§ **TEXTE SOURCE**:
■ ■ ■ ■

Sur la couverture, dessinée par Tom Haugomat, deux adolescents éclairent de leur lampe-torche les parois d’une caverne, où gisent des livres, empilés, sans doute abandonnés là par quelque civilisation engloutie. Une jeune fille qui les a précédés lit déjà, accroupie, éclairée par une lampe frontale – ou par un troisième œil, qui sait ?
Et c’est bien à une exploration que nous convient Tom et Nathan Lévêque, deux frères jumeaux que leurs parents ont eu la bonne idée de conduire au Salon du livre de Montreuil en 2008. Ils avaient alors 11 ans. Aujourd’hui, l’un est libraire et l’autre éditeur, et à force de lire, de critiquer des livres, de ratisser les allées des Salons, ils ont réussi à convoquer à leurs côtés dans leur guide de la littérature ado une somme de contributeurs et contributrices qui fait de leur livre une aventure collective originale qui emporte non seulement la sympathie mais aussi l’intérêt. Ce double capital se lit d’ailleurs dans les 760 noms de celles et ceux qui ont financé leur entreprise, cités à la fin.

■ ■ ■ ■

§ **CONSIGNE**: Reprenez le texte consacré au guide de littérature ado des frères Lévêque là où il s'arrête, et poursuivez-le. Les entrées constituent un matériau indépendant du texte.

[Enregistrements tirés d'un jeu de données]
■ ■ ■ ■

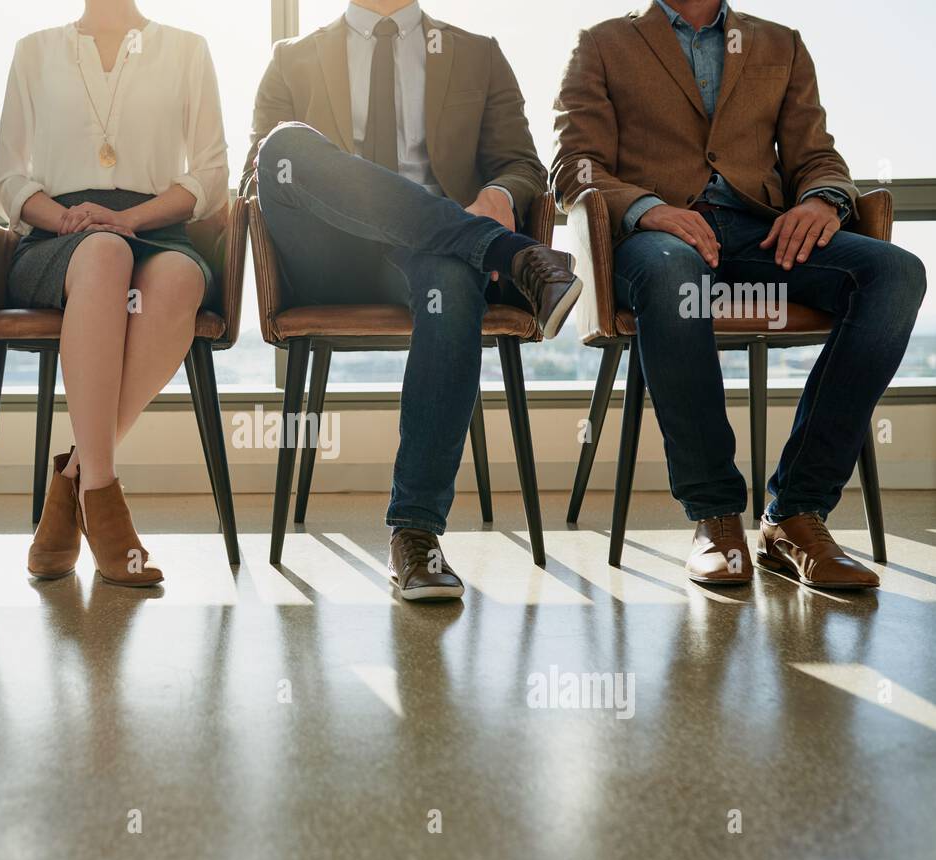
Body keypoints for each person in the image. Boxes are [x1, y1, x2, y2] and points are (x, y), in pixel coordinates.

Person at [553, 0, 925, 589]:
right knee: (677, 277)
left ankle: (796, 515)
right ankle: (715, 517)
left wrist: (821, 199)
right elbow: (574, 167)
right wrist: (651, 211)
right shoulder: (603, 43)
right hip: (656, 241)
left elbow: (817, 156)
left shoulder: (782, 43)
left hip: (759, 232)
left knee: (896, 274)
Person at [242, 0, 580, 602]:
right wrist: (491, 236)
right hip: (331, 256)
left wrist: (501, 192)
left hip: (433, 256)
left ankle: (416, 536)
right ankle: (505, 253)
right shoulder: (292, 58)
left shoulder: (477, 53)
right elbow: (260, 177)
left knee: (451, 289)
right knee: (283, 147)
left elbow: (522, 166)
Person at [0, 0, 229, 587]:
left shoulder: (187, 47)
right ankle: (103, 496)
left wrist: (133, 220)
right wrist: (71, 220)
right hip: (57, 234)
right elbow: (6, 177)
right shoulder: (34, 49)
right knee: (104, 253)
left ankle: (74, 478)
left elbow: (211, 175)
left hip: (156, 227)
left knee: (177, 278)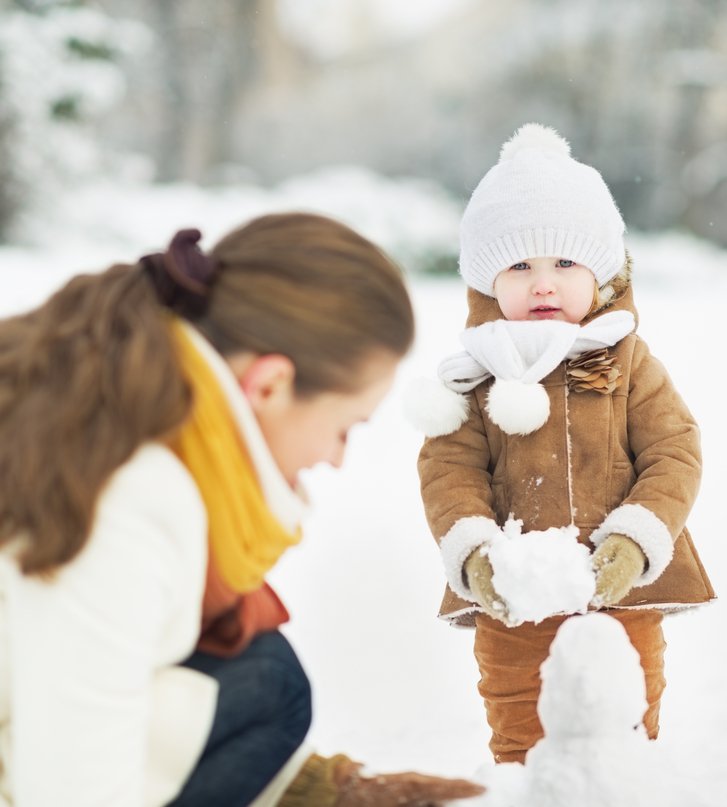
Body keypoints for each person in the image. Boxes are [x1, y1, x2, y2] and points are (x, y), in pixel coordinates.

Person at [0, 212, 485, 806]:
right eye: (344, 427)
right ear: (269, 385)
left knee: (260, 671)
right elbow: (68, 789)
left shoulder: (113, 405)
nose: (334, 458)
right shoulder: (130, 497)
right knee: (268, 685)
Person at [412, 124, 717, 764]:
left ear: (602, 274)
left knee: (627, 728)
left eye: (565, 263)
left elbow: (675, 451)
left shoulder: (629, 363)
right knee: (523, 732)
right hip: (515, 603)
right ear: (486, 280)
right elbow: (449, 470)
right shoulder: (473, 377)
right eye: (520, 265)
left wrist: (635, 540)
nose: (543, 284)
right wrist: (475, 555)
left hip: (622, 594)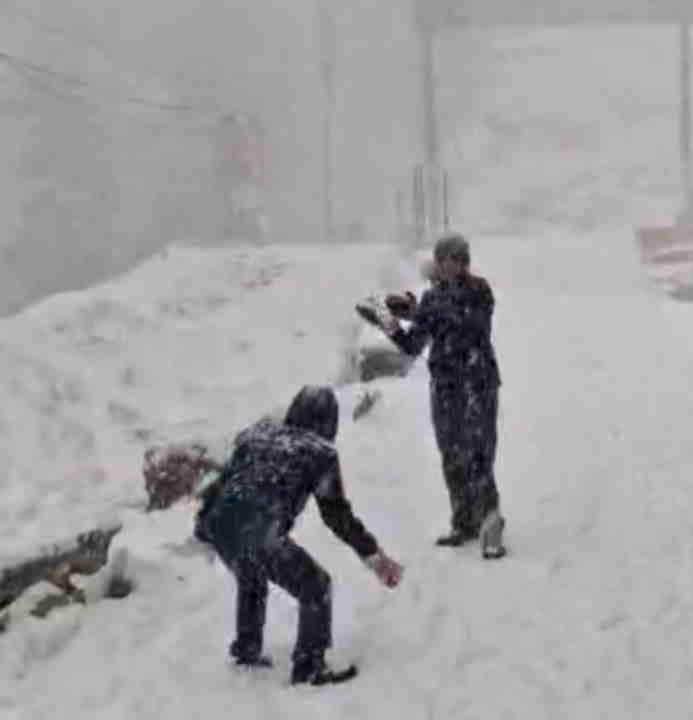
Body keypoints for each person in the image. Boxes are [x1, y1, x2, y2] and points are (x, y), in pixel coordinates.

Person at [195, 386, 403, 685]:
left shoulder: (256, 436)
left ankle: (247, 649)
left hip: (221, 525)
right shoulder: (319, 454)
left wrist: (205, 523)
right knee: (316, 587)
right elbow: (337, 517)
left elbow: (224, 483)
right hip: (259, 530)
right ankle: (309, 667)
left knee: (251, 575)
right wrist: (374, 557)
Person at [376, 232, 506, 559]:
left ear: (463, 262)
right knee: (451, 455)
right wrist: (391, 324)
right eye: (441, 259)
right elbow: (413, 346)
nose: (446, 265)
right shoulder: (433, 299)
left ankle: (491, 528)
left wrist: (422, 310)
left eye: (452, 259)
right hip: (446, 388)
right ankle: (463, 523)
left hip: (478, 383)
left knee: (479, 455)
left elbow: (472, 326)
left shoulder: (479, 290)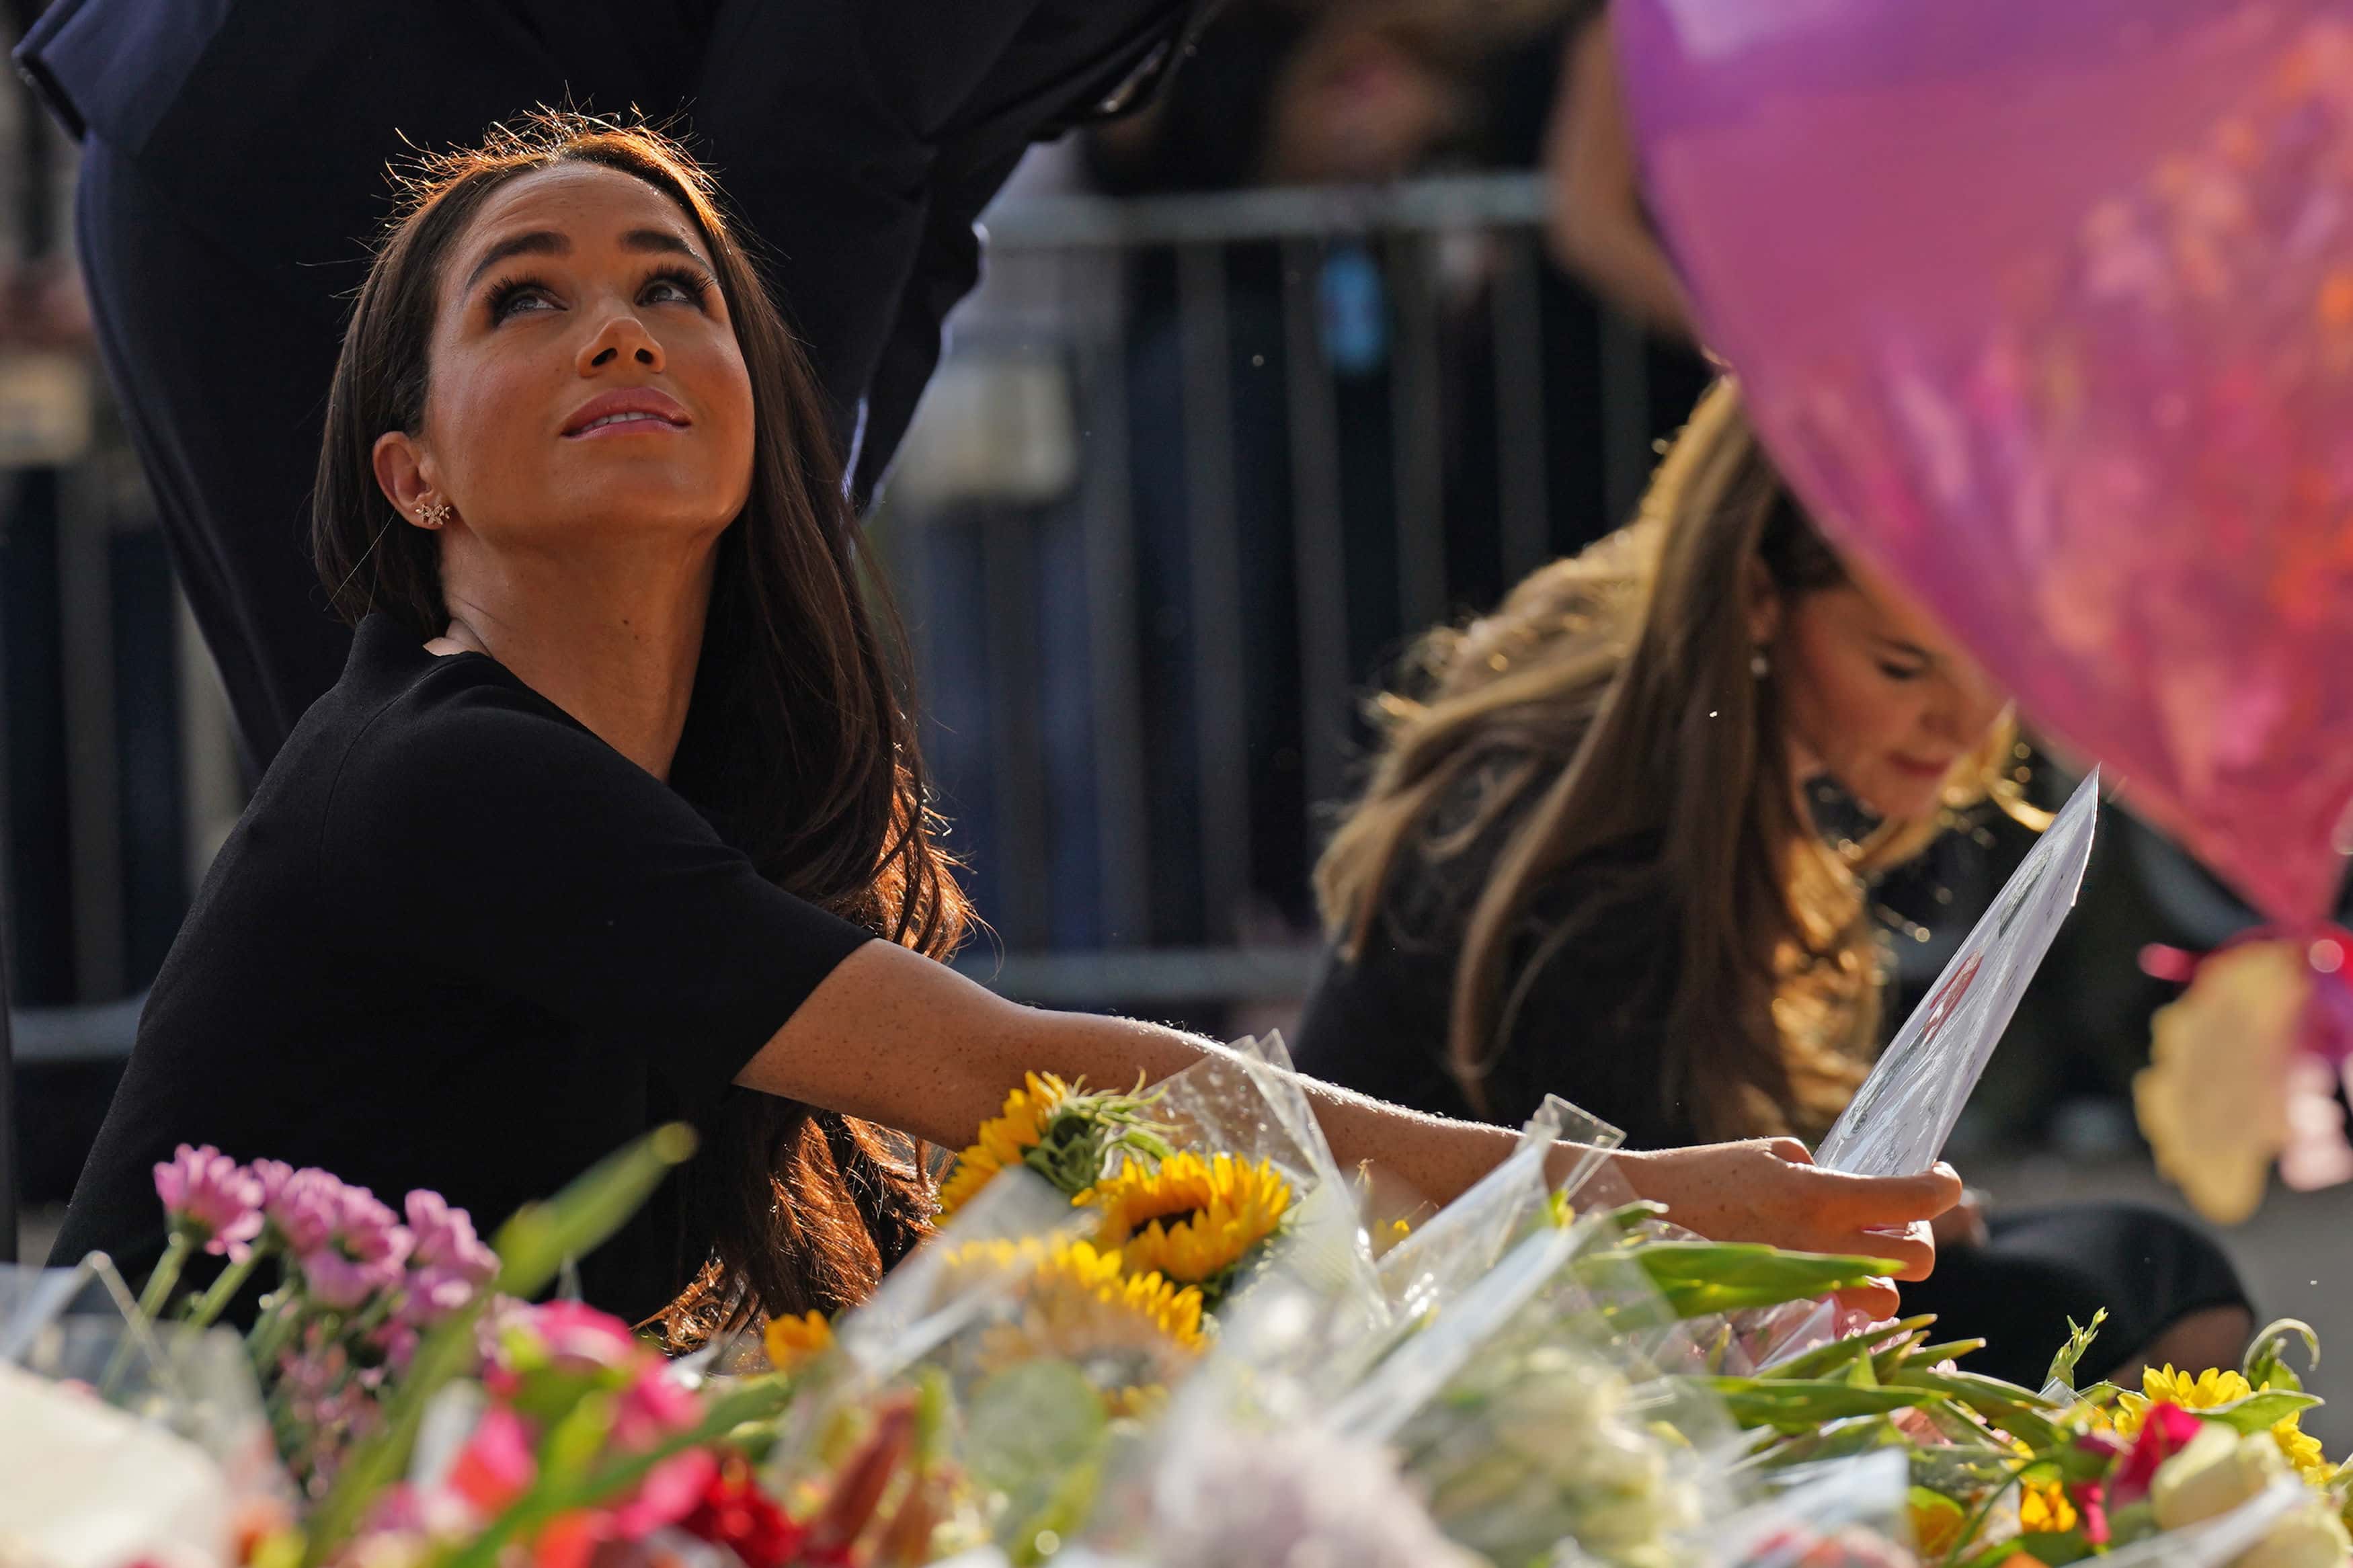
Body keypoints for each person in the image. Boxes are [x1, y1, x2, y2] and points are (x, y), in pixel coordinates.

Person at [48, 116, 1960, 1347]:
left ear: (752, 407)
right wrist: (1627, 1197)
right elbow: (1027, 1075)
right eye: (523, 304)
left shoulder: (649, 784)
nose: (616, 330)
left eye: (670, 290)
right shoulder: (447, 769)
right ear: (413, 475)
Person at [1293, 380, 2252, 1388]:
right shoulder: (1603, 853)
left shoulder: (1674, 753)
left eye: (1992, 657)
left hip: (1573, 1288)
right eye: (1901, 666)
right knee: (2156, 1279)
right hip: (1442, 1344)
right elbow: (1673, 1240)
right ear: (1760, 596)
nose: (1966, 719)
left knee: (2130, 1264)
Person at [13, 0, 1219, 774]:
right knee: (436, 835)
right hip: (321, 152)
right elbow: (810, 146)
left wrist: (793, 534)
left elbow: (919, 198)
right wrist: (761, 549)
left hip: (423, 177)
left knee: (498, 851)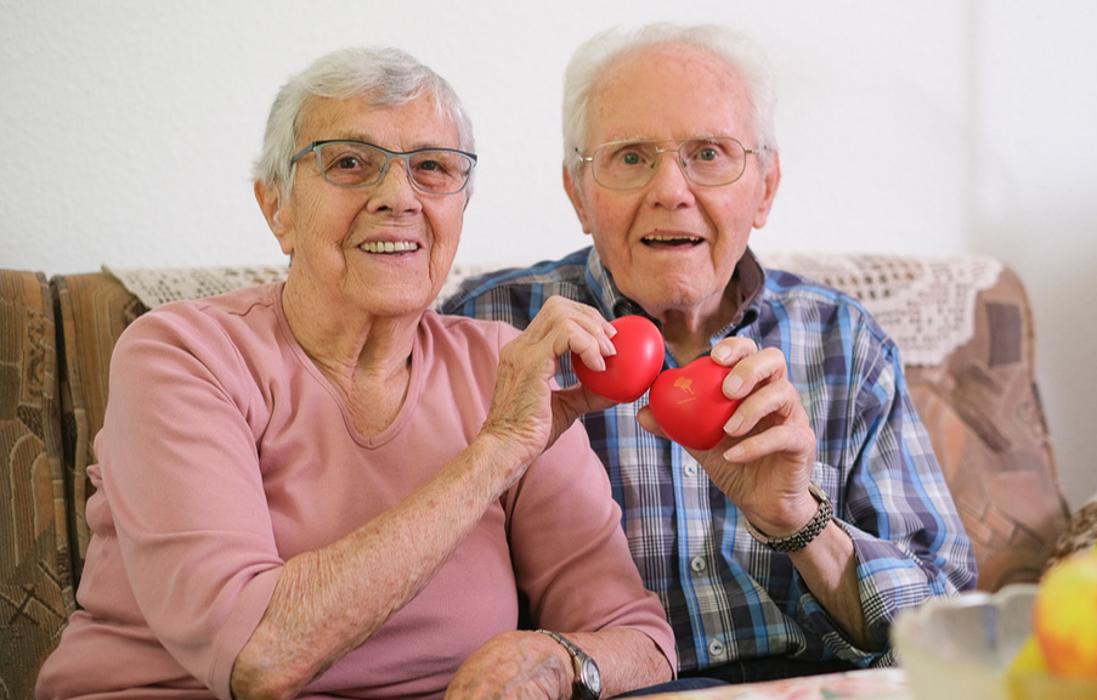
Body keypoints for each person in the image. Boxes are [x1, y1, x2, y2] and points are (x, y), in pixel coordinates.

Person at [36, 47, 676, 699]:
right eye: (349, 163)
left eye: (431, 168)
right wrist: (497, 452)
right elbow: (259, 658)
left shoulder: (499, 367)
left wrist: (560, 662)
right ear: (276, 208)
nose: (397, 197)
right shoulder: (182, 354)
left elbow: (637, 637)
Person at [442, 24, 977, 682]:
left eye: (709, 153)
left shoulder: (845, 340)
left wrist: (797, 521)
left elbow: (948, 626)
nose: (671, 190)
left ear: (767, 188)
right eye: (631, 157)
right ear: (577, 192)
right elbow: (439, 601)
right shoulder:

■ ■ ■ ■

§ **RÉPONSE ATTENDUE**:
Intitulé En quête d’un grand peut-être, titre énigmatique, le guide s’ouvre sur un historique. La genèse d’une littérature spécifique pour la jeunesse est brièvement synthétisée pour déterminer quelles conditions ont présidé à l’apparition d’une branche spécifiquement destinée aux ados, et de son excroissance plus récente en direction des jeunes adultes (le « young adult » en angliche). Un lectorat et un marché dynamiques se sont constitués, aux limites fluctuantes, marqués bien évidemment par le phénomène Harry Potter, qui fait l’objet d’un focus de 5 pages. L’adolescence est sûrement un de ces grands peut-être. En 2004, un colloque à Cerisy s’intitulait déjà « Littérature de jeunesse, incertaines frontières ».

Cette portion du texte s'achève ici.